#### TASK TO CARRY OUT:
For the entries below, the result should be an exact transcription of the lines from the one with "20,1,$1+$1,$4,$5,$6,$7,0*" up to and including the one with "X165000000Y-74750000D03*", and only those.

#### ENTRIES SUPPLIED:
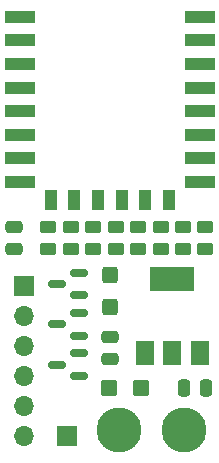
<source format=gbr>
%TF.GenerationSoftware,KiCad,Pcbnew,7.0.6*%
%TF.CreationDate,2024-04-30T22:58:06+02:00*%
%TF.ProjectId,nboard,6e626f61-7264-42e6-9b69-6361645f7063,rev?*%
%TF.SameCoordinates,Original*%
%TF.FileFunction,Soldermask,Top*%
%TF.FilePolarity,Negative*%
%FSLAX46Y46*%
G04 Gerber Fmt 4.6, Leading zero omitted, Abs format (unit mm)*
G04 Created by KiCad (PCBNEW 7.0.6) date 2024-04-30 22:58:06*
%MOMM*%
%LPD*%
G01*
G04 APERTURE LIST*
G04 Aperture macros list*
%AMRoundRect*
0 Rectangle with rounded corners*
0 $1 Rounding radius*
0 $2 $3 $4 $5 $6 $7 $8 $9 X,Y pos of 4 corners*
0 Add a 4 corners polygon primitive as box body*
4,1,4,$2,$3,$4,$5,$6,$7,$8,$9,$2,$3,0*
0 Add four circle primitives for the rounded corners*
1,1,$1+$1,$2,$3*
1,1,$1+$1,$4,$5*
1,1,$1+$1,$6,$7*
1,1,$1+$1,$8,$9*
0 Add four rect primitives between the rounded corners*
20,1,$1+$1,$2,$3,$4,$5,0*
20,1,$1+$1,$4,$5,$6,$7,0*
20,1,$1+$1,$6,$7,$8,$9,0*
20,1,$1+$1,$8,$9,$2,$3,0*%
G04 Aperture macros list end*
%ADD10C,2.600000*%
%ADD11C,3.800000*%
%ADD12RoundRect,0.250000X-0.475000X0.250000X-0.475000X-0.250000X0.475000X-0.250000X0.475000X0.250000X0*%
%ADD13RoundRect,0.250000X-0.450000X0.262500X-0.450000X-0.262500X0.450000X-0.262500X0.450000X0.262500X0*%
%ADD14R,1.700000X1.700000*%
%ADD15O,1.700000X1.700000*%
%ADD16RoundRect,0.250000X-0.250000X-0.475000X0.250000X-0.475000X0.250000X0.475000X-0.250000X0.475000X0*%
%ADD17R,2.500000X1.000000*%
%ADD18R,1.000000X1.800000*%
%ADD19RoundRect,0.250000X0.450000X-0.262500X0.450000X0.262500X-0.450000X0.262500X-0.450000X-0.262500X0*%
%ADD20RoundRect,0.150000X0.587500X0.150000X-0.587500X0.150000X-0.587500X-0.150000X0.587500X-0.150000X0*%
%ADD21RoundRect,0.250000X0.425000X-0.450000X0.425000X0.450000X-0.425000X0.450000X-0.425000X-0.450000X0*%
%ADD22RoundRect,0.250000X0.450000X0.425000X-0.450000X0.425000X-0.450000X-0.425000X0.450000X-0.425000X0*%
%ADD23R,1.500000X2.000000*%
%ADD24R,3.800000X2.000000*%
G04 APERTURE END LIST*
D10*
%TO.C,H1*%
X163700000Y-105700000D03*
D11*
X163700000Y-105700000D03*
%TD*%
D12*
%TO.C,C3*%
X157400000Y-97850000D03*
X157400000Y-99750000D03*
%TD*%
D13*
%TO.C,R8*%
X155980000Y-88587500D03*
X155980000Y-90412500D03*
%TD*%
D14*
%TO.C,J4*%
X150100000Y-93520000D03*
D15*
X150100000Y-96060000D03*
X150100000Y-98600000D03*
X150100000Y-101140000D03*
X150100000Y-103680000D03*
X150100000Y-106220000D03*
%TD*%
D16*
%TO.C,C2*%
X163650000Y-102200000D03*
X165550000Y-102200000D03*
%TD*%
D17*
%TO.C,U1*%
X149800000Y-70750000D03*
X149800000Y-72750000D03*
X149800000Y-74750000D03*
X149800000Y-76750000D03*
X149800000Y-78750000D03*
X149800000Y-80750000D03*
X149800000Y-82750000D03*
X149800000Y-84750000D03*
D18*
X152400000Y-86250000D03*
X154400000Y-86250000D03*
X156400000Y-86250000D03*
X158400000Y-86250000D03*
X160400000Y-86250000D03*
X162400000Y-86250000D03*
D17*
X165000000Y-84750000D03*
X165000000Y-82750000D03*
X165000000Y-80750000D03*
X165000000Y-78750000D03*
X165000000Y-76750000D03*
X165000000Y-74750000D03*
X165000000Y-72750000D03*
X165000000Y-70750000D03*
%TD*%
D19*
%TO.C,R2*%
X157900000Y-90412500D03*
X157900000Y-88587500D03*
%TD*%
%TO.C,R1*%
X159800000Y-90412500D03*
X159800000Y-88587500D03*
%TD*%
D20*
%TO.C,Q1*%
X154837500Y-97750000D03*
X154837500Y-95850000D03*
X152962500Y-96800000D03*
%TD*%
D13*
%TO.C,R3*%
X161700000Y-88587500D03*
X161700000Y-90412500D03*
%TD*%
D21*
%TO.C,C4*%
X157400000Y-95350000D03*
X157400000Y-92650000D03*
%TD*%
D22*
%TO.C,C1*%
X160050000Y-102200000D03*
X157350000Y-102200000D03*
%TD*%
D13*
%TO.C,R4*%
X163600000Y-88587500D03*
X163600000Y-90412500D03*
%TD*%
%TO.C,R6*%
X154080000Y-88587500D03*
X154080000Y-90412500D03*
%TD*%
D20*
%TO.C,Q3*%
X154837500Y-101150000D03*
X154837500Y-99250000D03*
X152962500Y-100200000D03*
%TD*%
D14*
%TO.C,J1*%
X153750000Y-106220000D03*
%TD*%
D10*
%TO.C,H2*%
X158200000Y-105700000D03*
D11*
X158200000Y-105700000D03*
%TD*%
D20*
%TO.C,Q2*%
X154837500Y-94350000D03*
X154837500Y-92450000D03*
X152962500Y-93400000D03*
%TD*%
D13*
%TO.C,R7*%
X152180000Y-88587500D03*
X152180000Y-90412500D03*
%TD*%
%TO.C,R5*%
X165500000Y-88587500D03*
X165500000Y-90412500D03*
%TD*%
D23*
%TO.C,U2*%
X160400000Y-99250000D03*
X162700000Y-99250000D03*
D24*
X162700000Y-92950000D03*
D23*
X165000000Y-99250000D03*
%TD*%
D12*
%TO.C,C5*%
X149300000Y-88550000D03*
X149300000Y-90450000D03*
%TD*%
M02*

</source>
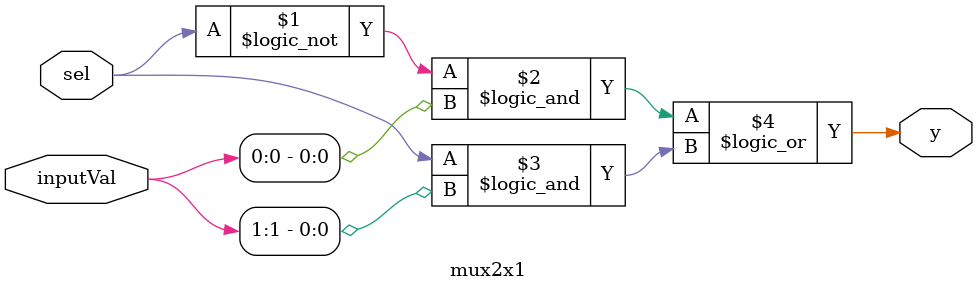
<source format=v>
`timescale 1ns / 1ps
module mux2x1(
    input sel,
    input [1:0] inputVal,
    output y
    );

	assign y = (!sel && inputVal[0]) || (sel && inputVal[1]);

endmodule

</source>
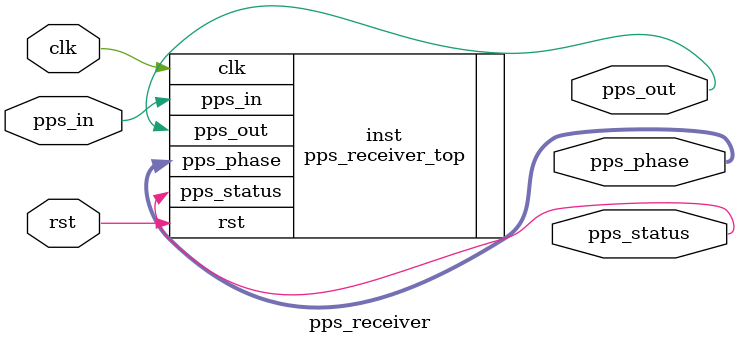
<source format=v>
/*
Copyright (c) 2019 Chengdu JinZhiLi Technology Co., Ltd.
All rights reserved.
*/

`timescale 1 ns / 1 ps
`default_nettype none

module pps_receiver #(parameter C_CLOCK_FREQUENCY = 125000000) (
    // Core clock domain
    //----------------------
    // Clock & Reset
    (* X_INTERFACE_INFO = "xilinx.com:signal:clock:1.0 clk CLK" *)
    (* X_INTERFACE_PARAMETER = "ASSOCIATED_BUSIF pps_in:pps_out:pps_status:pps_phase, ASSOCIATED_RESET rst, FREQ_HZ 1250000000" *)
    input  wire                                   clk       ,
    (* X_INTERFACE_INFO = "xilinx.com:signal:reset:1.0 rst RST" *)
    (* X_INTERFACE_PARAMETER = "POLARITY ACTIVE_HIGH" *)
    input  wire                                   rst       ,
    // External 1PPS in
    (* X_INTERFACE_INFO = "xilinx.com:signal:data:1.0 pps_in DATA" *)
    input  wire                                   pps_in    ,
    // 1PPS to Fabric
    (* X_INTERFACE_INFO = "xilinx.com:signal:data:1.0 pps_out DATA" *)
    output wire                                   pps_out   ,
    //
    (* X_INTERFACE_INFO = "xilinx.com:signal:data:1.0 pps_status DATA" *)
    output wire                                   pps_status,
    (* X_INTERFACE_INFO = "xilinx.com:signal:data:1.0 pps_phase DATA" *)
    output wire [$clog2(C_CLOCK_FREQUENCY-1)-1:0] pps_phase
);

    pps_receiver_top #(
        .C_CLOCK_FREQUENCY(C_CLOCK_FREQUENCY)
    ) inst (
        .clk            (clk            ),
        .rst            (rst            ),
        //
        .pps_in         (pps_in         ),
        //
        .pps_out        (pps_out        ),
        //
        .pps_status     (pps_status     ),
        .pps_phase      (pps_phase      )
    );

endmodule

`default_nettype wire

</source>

#### WRITTEN SOLUTION:
20,1,$1+$1,$4,$5,$6,$7,0*
20,1,$1+$1,$6,$7,$8,$9,0*
20,1,$1+$1,$8,$9,$2,$3,0*%
G04 Aperture macros list end*
%ADD10C,2.600000*%
%ADD11C,3.800000*%
%ADD12RoundRect,0.250000X-0.475000X0.250000X-0.475000X-0.250000X0.475000X-0.250000X0.475000X0.250000X0*%
%ADD13RoundRect,0.250000X-0.450000X0.262500X-0.450000X-0.262500X0.450000X-0.262500X0.450000X0.262500X0*%
%ADD14R,1.700000X1.700000*%
%ADD15O,1.700000X1.700000*%
%ADD16RoundRect,0.250000X-0.250000X-0.475000X0.250000X-0.475000X0.250000X0.475000X-0.250000X0.475000X0*%
%ADD17R,2.500000X1.000000*%
%ADD18R,1.000000X1.800000*%
%ADD19RoundRect,0.250000X0.450000X-0.262500X0.450000X0.262500X-0.450000X0.262500X-0.450000X-0.262500X0*%
%ADD20RoundRect,0.150000X0.587500X0.150000X-0.587500X0.150000X-0.587500X-0.150000X0.587500X-0.150000X0*%
%ADD21RoundRect,0.250000X0.425000X-0.450000X0.425000X0.450000X-0.425000X0.450000X-0.425000X-0.450000X0*%
%ADD22RoundRect,0.250000X0.450000X0.425000X-0.450000X0.425000X-0.450000X-0.425000X0.450000X-0.425000X0*%
%ADD23R,1.500000X2.000000*%
%ADD24R,3.800000X2.000000*%
G04 APERTURE END LIST*
D10*
%TO.C,H1*%
X163700000Y-105700000D03*
D11*
X163700000Y-105700000D03*
%TD*%
D12*
%TO.C,C3*%
X157400000Y-97850000D03*
X157400000Y-99750000D03*
%TD*%
D13*
%TO.C,R8*%
X155980000Y-88587500D03*
X155980000Y-90412500D03*
%TD*%
D14*
%TO.C,J4*%
X150100000Y-93520000D03*
D15*
X150100000Y-96060000D03*
X150100000Y-98600000D03*
X150100000Y-101140000D03*
X150100000Y-103680000D03*
X150100000Y-106220000D03*
%TD*%
D16*
%TO.C,C2*%
X163650000Y-102200000D03*
X165550000Y-102200000D03*
%TD*%
D17*
%TO.C,U1*%
X149800000Y-70750000D03*
X149800000Y-72750000D03*
X149800000Y-74750000D03*
X149800000Y-76750000D03*
X149800000Y-78750000D03*
X149800000Y-80750000D03*
X149800000Y-82750000D03*
X149800000Y-84750000D03*
D18*
X152400000Y-86250000D03*
X154400000Y-86250000D03*
X156400000Y-86250000D03*
X158400000Y-86250000D03*
X160400000Y-86250000D03*
X162400000Y-86250000D03*
D17*
X165000000Y-84750000D03*
X165000000Y-82750000D03*
X165000000Y-80750000D03*
X165000000Y-78750000D03*
X165000000Y-76750000D03*
X165000000Y-74750000D03*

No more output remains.